● Work to do
Pick up the text about the 1860 presidential election after its last sentence and keep it going.

● Reading text
## BEGIN
Welcome to THE MAKING OF A NATION – American history in VOA Special English.
Eighteen sixty was a year of mixed feelings of hope and fear.
Americans had hope for the future, because they would be electing a new president. But they had fear that even a new president could not hold the nation together. The states of the South were very close to leaving the Union over the issue of slavery.
This week in our series, Tony Riggs and Frank Oliver talk about the candidates and the issues in the election of 1860.
After four years as president, James Buchanan decided not to run again. Buchanan was a Democrat. His party, like the nation, was split over slavery. Southern Democrats wanted the party to support slavery. Northern Democrats refused.
The opposition Republican Party expected to gain votes from dissatisfied Democrats. Republicans had become stronger since the last presidential election in 1856. They felt their candidate would win in 1860.
The Democratic nominating convention opened in April in Charleston, South Carolina. Senator Stephen Douglas of Illinois was the leading candidate. He had the support of a majority of convention delegates. But he did not have the two-thirds majority needed to win the nomination.
Many Southern Democrats did not like Stephen Douglas. Some did not trust him. Others did not accept his policies on slavery. Douglas did not oppose slavery or the spread of slavery. However, he said no federal law could make slavery legal in a territory where the people did not want it. This was his policy of "popular sovereignty."
## END
Dataset items:
## BEGIN
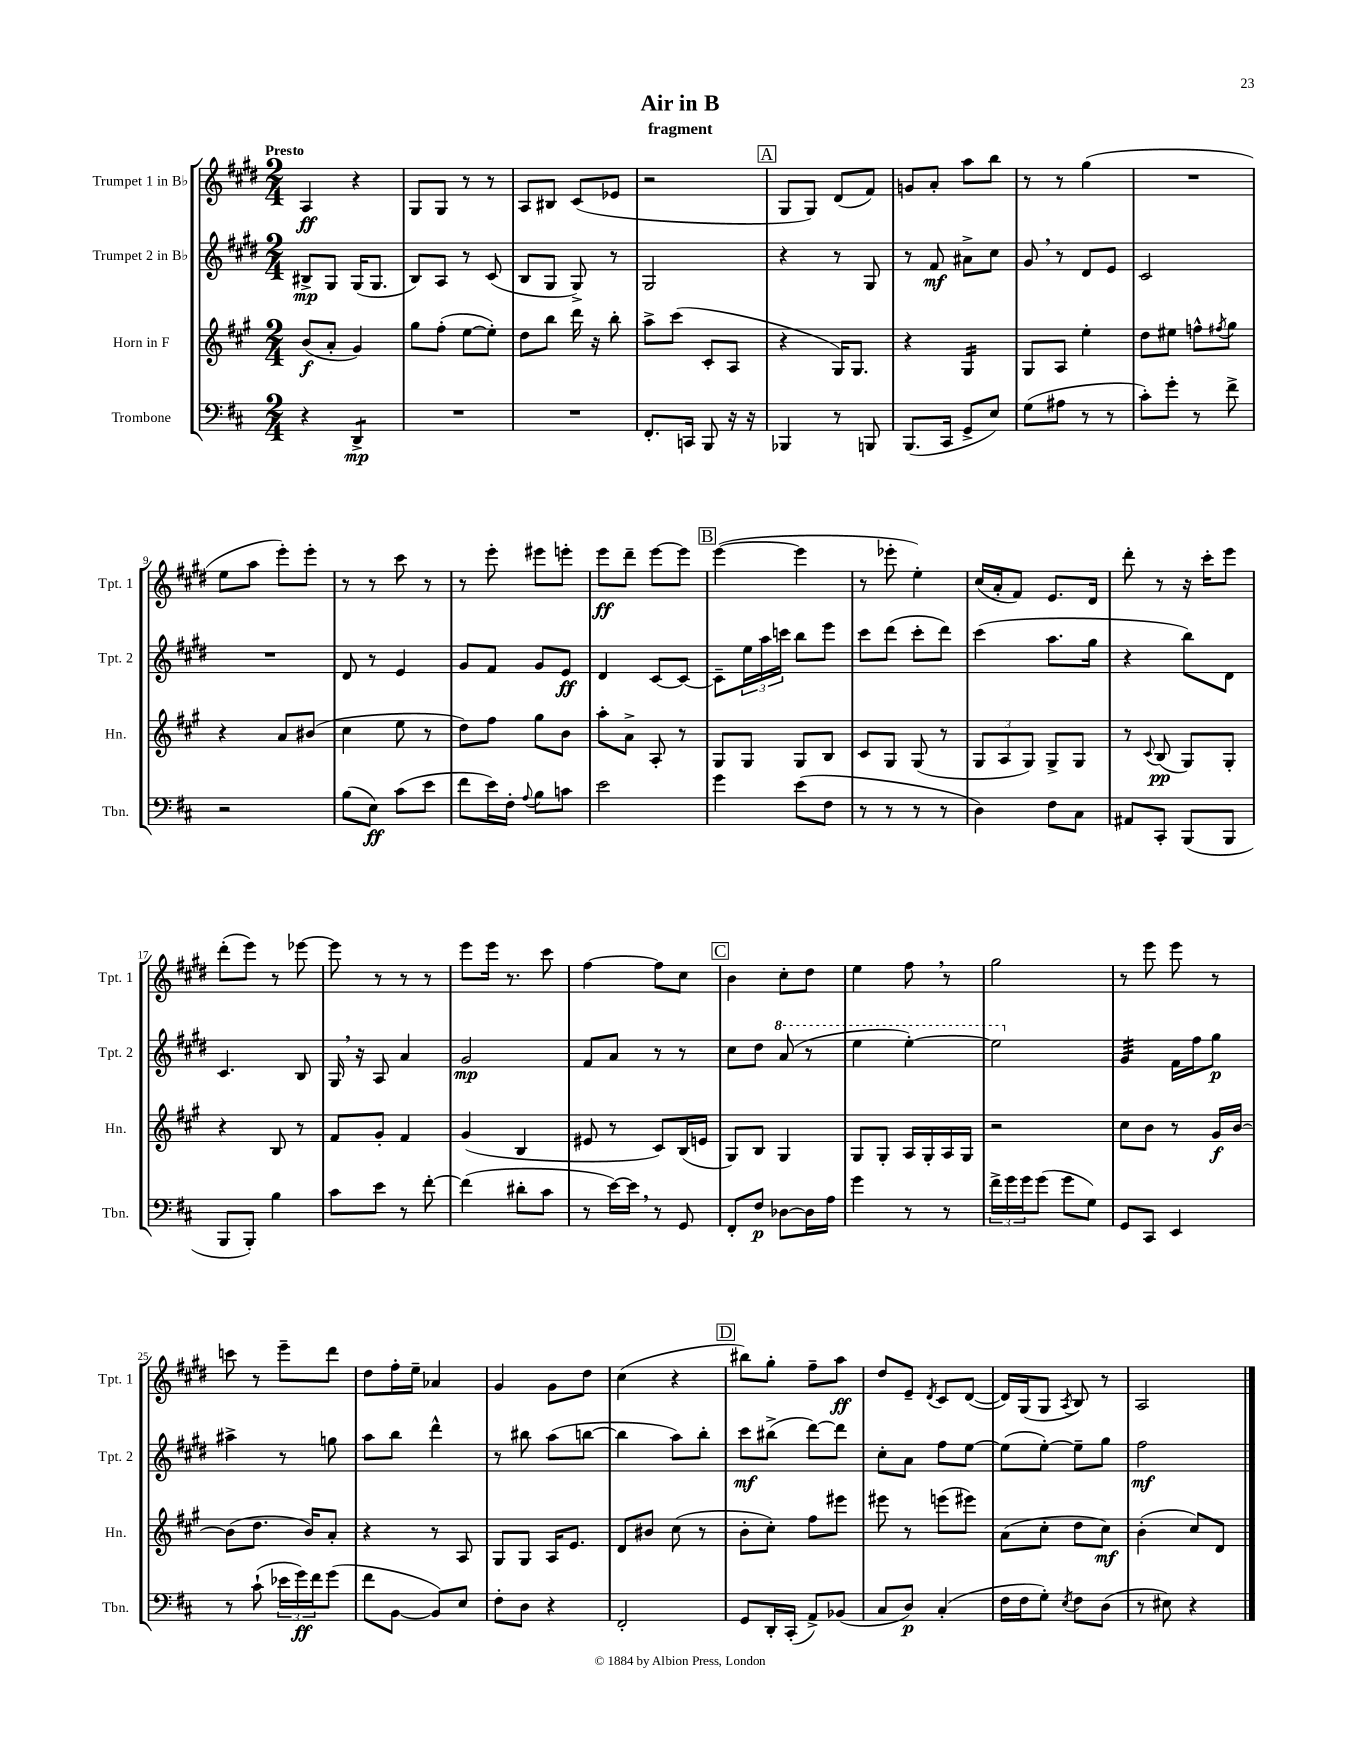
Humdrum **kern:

**kern	**kern	**kern	**kern
*staff4	*staff3	*staff2	*staff1
*clefF4	*clefG2	*clefG2	*clefG2
*k[f#c#]	*k[f#c#g#]	*k[f#c#g#d#]	*k[f#c#g#d#]
*M2/4	*M2/4	*M2/4	*M2/4
4r	(8b/L	8B#^/L	4A/
.	8a'/J	8G#/J	.
4DD^/	4g#/)	(16G#/LK	4r
.	.	8.G#/J	.
=	=	=	=
2r	8gg#\L	8B/L)	8G#/L
.	(8ff#'\J	8A/J	8G#/J
.	[8ee\L	8r	8r
.	8ee'\]J)	(8c#/	8r
=	=	=	=
2r	8dd\L	8B/L	8A/L
.	8bb\J	8G#/J	8B#/J
.	16ddd\	8G#^/)	(8c#/L
.	16r	.	.
.	8bb'\	8r	8e-/J
=	=	=	=
8.FF#'/L	8aa^\L	2G#/	2r
.	(8ccc#\J	.	.
16CC/Jk	.	.	.
8BBB/	8c#'/L	.	.
16r	8A/J	.	.
16r	.	.	.
=	=	=	=
4BBB-/	4r	4r	8G#/L
.	.	.	8G#/J)
8r	16G#/LK)	8r	(8d#/L
.	8.G#/J	.	.
8BBB/	.	8G#/	8f#/J)
=	=	=	=
(8.BBB/L	4r	8r	8g/L
.	.	8f#/	8a'/J
16CC#/Jk	.	.	.
8GG^/L	4G#/	8a#^\L	8aa\L
8E/J)	.	8cc#\J	8bb\J
=	=	=	=
(8G\L	8G#/L	8g#/	8r
8A#\J	8A/J	8r	8r
8r	4ee'\	8d#/L	(4gg#\
8r	.	8e/J	.
=	=	=	=
8c#'\L)	8dd\L	2c#/	2r
8g'\J	8ee#\J	.	.
8r	8ff^^\L	.	.
.	8qff#/	.	.
8f#^\	8gg#\J	.	.
=	=	=	=
2r	4r	2r	8ee\L
.	.	.	8aa\J
.	8a/L	.	8eee'\L)
.	(8b#/J	.	8eee'\J
=	=	=	=
(8B\L	4cc#\	8d#/	8r
8E\J)	.	8r	8r
(8c#\L	8ee\	4e/	8ccc#\
8e\J	8r	.	8r
=	=	=	=
8f#\L	8dd\L)	8g#/L	8r
16e\L)	8ff#\J	8f#/J	8eee'\
16F#'\JJ	.	.	.
8qqA/	.	.	.
8B\L	8gg#\L	8g#/L	8eee#\L
8c\J	8b\J	8e/J	8eee'\J
=	=	=	=
2e\	8aa'\L	4d#/	8eee\L
.	8a^\J	.	8ddd#~\J
.	8A'/	[8c#/L	[8eee\L
.	8r	8c#/_J	8eee\]J
=	=	=	=
4g\	8G#/L	8c#~\]L	([4eee\
.	8G#/J	24ee\L	.
.	.	24aa\	.
.	.	24ccc\JJ	.
(8e\L	8G#/L	8bb\L	4eee\]
8F#\J	8B/J	8eee\J	.
=	=	=	=
8r	8c#/L	8ccc#\L	8r
8r	8G#/J	(8ddd#\J	8eee-'\
8r	(8G#/	8ccc#'\L	4ee'\)
8r	8r	8ddd#\J)	.
=	=	=	=
4D\)	12G#/L	(4ccc#\	(16cc#/LL
.	.	.	16a'/J
.	12A/	.	.
.	.	.	8f#/J)
.	12G#/J)	.	.
8F#\L	8G#^/L	8.aa\L	8.e/L
8C#\J	8G#/J	.	.
.	.	16gg#\Jk	16d#/Jk
=	=	=	=
8AA#/L	8r	4r	8ddd#'\
.	8qqc#/	.	.
8CC#'/J	(8B/	.	8r
(8BBB/L	8G#/L)	8bb\L)	16r
.	.	.	16ccc#'\LK
8BBB/J	8G#'/J	8d#\J	8eee\J
=	=	=	=
8BBB/L	4r	4.c#/	(8ddd#'\L
8BBB'/J)	.	.	8eee\J)
4B\	8B/	.	8r
.	8r	8B/	[8eee-\
=	=	=	=
8c#\L	8f#/L	16G#/	8eee-\]
.	.	16r	.
8e\J	8g#'/J	8A/	8r
8r	4f#/	4a/	8r
[8f#'\	.	.	8r
=	=	=	=
(4f#\]	(4g#/	2g#/	8eee\L
.	.	.	16eee\Jk
.	.	.	8.r
8d#'\L	4B/	.	.
8c#\J	.	.	8ccc#\
=	=	=	=
8r	8e#/	8f#/L	[4ff#\
[16e\LL)	8r	8a/J	.
16e\]JJ	.	.	.
8r	8c#/L)	8r	8ff#\]L
8GG/	(16B/L	8r	8cc#\J
.	16e/JJ	.	.
=	=	=	=
8FF#'/L	8G#/L)	8cc#\L	4b\
8F#/J	8B/J	8dd#\J	.
[8D-\L	4G#/	(8aa/	8cc#'\L
16D-\]L	.	8r	8dd#\J
16A\JJ	.	.	.
=	=	=	=
4g\	8G#/L	4eee\	4ee\
.	8G#'/J	.	.
8r	16A/LL	[4eee'\)	8ff#\
.	16G#'/	.	.
8r	16A/	.	8r
.	16G#/JJ	.	.
=	=	=	=
24f#^\LL	2r	2eee\]	2gg#\
24g\	.	.	.
24g\J	.	.	.
(8g\J	.	.	.
8g\L	.	.	.
8G\J)	.	.	.
=	=	=	=
8GG/L	8cc#\L	4g#/	8r
8CC#/J	8b\J	.	8eee\
4EE/	8r	16f#\LL	8eee\
.	.	16ff#\J	.
.	16g#/LL	8gg#\J	8r
.	[16b/JJ	.	.
=	=	=	=
8r	(8b\]L	4aa#^\	8ccc\
(8c#`\	8.dd\J	.	8r
24e-\LL	.	8r	8eee~\L
24g\)	.	.	.
.	16b/LK)	.	.
24f#\J	.	.	.
(8g\J	8a'/J	8gg\	8ddd#\J
=	=	=	=
8f#\L	4r	8aa\L	8dd#\L
[8BB\J	.	8bb\J	16ff#'\L
.	.	.	16ee~\JJ
8BB/]L)	8r	4ddd#^^\	4a-/
8E/J	8A/	.	.
=	=	=	=
8F#'\L	8G#/L	8r	4g#/
8D\J	8G#/J	8bb#\	.
4r	16A/LK	(8aa\L	8g#\L
.	8.e/J	.	.
.	.	[8bb\J	8dd#\J
=	=	=	=
2FF#'/	8d/L	4bb\]	(4cc#\
.	8b#/J	.	.
.	(8cc#\	8aa\L)	4r
.	8r	8bb'\J	.
=	=	=	=
8GG/L	8b'\L	8ccc#\L	8bb#\L)
16DD'/L	8cc#'\J)	(8bb#^\J	8gg#'\J
(16CC#'/JJ	.	.	.
8AA^/L)	8ff#\L	[8ddd#\L)	8ff#~\L
(8BB-/J	8eee#\J	8ddd#\]J	8aa\J
=	=	=	=
8C#/L	8eee#\	8cc#'\L	8dd#/L
8D/J)	8r	8a\J	8e~/J
.	.	.	8qd#/
(4C#'/	(8eee\L	8ff#\L	8c#/L
.	8eee#\J)	[8ee\J	([8d#/J
=	=	=	=
16F#\LL	(8a\L	(8ee\]L	16d#/]LL)
16F#\J	.	.	(16G#/J
8G'\J)	8cc#'\J	[8ee'\J)	8G#/J
8qE/	.	.	8qA/
8F#\L	8dd\L	8ee~\]L	8B/)
(8D\J	8cc#\J)	8gg#\J	8r
=	=	=	=
8r	(4b'\	2ff#\	2A/
8E#\)	.	.	.
4r	8cc#/L)	.	.
.	8d/J	.	.
==	==	==	==
*-	*-	*-	*-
## END
● Written reply
The Southern Democrats who opposed Stephen Douglas were led by William Yancey of Alabama. Yancey wanted to get a pro-slavery statement into the party's platform. He was sure Douglas would not accept the nomination based on such a platform.
If Yancey failed to get the statement he wanted, he would take Southern Democrats out of the convention. And out of the party.
The committee on resolutions considered three platforms. One platform declared that the people of a territory had the right to decide if slavery would be legal or illegal. The second declared that the Supreme Court had that right. And the third declared that no one did -- that slavery was legal everywhere.
William Yancey spoke to the convention in support of the pro-slavery platform. He said pro-slavery Democrats did not want to destroy the union. But he said someone had to make clear to anti-slavery Democrats that the union would be dissolved if the constitutional rights of slave owners were not honored.
Yancey spoke of the danger of a great slave rebellion. He described it as a sleeping volcano that threatened the lives, property, and honor of the people of the South. He said the actions of the North might cause that volcano to explode.
Another convention delegate answered Yancey's speech. He said Northern Democrats were tired of defending the interests of the South. "Now," he said, "Yancey tells us we must agree that slavery is right. He orders us to hide our faces and eat dirt. Gentlemen of the South," he said, "you mistake us. We will not do it!"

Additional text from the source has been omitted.